Sightseeing in Dublin:
Trinity’s greatest treasures are kept in the Old Library’s stunning 65m Long Room , which houses about 250,000 of the library’s oldest volumes, including the breathtaking Book of Kells . Your entry ticket includes admission to temporary exhibitions on display in the East Pavilion. The ground-floor Colonnades was originally an open arcade, but was enclosed in 1892 to increase the storage area. A previous attempt to increase the room’s storage capacity had been made in 1853, when the Long Room ceiling was raised. Other displays include a rare copy of the Proclamation of the Irish Republic, which was read out by Pádraig Pearse at the beginning of the Easter Rising in 1916. Also here is the so-called harp of Brian Ború , which was definitely not in use when the army of this early Irish hero defeated the Danes at the Battle of Clontarf in 1014. It does, however, date from around 1400, making it one of the oldest harps in Ireland.

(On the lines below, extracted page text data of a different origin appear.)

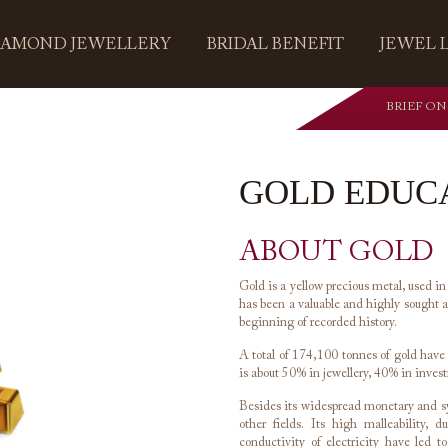
IAMOND JEWELLERY
BRIDAL BENEFIT
JEWEL 
BRIEF ON
GOLD EDUC
ABOUT GOLD
Gold is a yellow precious metal, used in
has been a valuable and highly sought af
beginning of recorded history.
A total of 174,100 tonnes of gold hav
is about 50% in jewellery, 40% in inves
Besides its widespread monetary and sym
other fields. Its high malleability, 
conductivity of electricity have led t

If you have any desire to understand Irish history – especially the juicy bits about resistance to English rule – then a visit to this former prison is an absolute must. This threatening grey building, built between 1792 and 1795, has played a role in virtually every act of Ireland’s painful path to independence.
The uprisings of 1798, 1803, 1848, 1867 and 1916 ended with the leaders’ confinement here. Robert Emmet, Thomas Francis Meagher, Charles Stewart Parnell and the 1916 Easter Rising leaders were all visitors, but it was the executions in 1916 that most deeply etched the jail’s name into the Irish consciousness. Of the 15 executions that took place between 3 May and 12 May after the revolt, 14 were conducted here. As a finale, prisoners from the Civil War were held here from 1922. The jail closed in 1924.
Ancient Christian and Neolithic Sites very close to Dublin
Glendalough stands for the ‘glen of the two lakes’. The ancient monastic settlement of Glendalough is a truly spellbinding place, home to the impressive 10th-century Round Tower.
Take the scenic route out of Dublin, passing through the Wicklow Gap and Blessington Lakes to lovely Glendalough and the pretty village of Avoca. This scenic day trip is the perfect excursion from Dublin, filled with picture-postcard views of Ireland at its best.
The BBC series Ballykissangel was filmed in the lovely village of Avoca, and you will have time to check out the familiar sites such as Fitzgerald’s pub and the Post Office. You’ll also have time to visit the Avoca Handweavers and craft shop, reputed to be the oldest weaving mill in Ireland.
A thousand years older than Stonehenge, the extensive Neolithic necropolis known as Brú na Boinne (the Boyne Palace) is simply breathtaking, even if at first glance it just looks like a handful of raised mounds in the fecund fields of County Meath.
The largest artificial structures in Ireland until the construction of the Anglo-Norman castles 4000 years later, the necropolis was built to house VIP corpses.
Only two of the passage graves are open to visitors (Newgrange and Knowth) and they can only be visited as part of a carefully controlled organised tour departing from the Brú na Bóinne Visitor Centre.